Qui sont les « casseurs » ?
Les violents affrontements de Nanterre ont suscité des images de « guérilla urbaine ». Au-delà des clichés, que s’est-il vraiment passé ? Reportage.
dans l’hebdo N° 1124 Acheter ce numéro
En sortant du RER Nanterre-Préfecture, sur l’esplanade Charles-de-Gaulle, on voit apparaître de grands cubes de verre fissuré. Non, ce n’est pas l’œuvre de « casseurs » mais une création artistique sur laquelle on peut lire des extraits de l’Appel du 18 Juin. Le fameux : « Je convie tous les Français où qu’ils se trouvent à s’unir avec moi dans l’action, dans le sacrifice et dans l’espérance » semble faire écho au mouvement contre la réforme des retraites. Nordine Iznasni, 48 ans, éducateur de rue et conseiller municipal de Nanterre (Hauts-de-Seine), arrive à l’entrée du quartier Pablo-Picasso. Là, deux garçons démarrent en scooter, tête nue : « Et les casques, c’est fait pour qui ? » , leur lance l’élu. Ils le saluent, sourient et s’en vont. Vétéran du Mouvement de l’immigration et des banlieues (MIB), Nordine Iznasni est respecté par les jeunes de sa ville natale, qui a connu, il y a une semaine, aux abords du lycée Joliot-Curie, des affrontements présentés dans les médias commes des scènes de « guérilla urbaine » . Une « guérilla » organisée par des « casseurs » , comme les désigne la préfecture.

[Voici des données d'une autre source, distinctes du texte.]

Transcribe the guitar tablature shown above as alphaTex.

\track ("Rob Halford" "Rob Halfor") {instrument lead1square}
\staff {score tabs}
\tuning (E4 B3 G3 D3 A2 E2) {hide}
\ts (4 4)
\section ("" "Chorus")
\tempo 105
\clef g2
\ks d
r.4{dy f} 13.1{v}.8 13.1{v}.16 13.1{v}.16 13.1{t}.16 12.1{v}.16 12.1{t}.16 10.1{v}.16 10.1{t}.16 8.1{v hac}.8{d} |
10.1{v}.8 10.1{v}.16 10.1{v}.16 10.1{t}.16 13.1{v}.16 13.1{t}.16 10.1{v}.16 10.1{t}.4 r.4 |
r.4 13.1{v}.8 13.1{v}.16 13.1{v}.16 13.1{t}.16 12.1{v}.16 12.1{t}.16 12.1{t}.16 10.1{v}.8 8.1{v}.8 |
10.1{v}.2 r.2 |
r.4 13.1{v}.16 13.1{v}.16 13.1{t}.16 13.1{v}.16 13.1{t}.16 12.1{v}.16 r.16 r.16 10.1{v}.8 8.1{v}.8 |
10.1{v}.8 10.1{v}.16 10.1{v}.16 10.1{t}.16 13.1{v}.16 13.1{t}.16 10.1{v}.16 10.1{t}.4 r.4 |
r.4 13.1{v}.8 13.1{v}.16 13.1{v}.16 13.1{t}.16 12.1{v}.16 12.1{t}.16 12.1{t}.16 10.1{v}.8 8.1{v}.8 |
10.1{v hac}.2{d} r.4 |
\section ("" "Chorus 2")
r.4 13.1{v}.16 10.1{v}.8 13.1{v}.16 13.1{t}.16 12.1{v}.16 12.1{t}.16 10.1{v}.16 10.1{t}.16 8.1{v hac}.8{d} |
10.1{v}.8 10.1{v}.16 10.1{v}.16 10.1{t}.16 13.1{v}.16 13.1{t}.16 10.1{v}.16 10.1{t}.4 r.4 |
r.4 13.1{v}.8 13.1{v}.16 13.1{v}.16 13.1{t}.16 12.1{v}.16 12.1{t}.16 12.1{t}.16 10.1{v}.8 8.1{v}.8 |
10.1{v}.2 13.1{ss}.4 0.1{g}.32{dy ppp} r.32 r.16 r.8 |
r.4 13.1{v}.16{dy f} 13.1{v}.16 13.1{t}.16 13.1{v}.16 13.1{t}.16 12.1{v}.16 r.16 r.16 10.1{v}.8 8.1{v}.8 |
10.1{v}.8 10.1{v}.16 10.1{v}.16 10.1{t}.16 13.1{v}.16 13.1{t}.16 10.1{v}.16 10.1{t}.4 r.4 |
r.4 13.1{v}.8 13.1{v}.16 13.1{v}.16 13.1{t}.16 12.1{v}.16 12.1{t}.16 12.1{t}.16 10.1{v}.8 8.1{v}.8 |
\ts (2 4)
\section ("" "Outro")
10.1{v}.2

Sur les lieux, les traces sont encore visibles : le mobilier urbain (abribus, panneaux publicitaires) est détruit. Près de la préfecture, quelques planches de bois remplacent des bouts de façades vitrées et l’on voit encore l’emplacement d’une voiture calcinée, témoins de la violence des échauffourées. « J’ai parlé avec un mec qui a participé aux altercations et il m’a dit : “Moi, c’est un peu les retraites et beaucoup… la police”, » raconte Nordine. « Le problème, c’est qu’il n’y a pas eu de cadre pour organiser une mobilisation à Nanterre , déplore-t-il. Avant, avec le MIB, nous organisions des manifs sur des sujets très chauds et il n’y avait pas de débordements. Mais c’était cadré, réfléchi, organisé. On n’a pas donné à manger à des gens comme Hortefeux ou Sarkozy. » Le conseiller municipal parle également de manipulation : « Lorsque les Français de province et de la campagne voient les images à la télé, ils ont l’impression que c’est une grosse guerre. Il faut qu’ils réalisent que c’est relatif. Moi, j’ai déjà vu les pêcheurs ou les routiers faire des trucs hallucinants, très graves, et pourtant on ne les diabolise pas, on comprend leur souffrance et leur réaction, on y met des mots bienveillants et compréhensifs. Tandis que pour les jeunes de banlieue, c’est tout de suite les grands mots : voyous, délinquants, casseurs. »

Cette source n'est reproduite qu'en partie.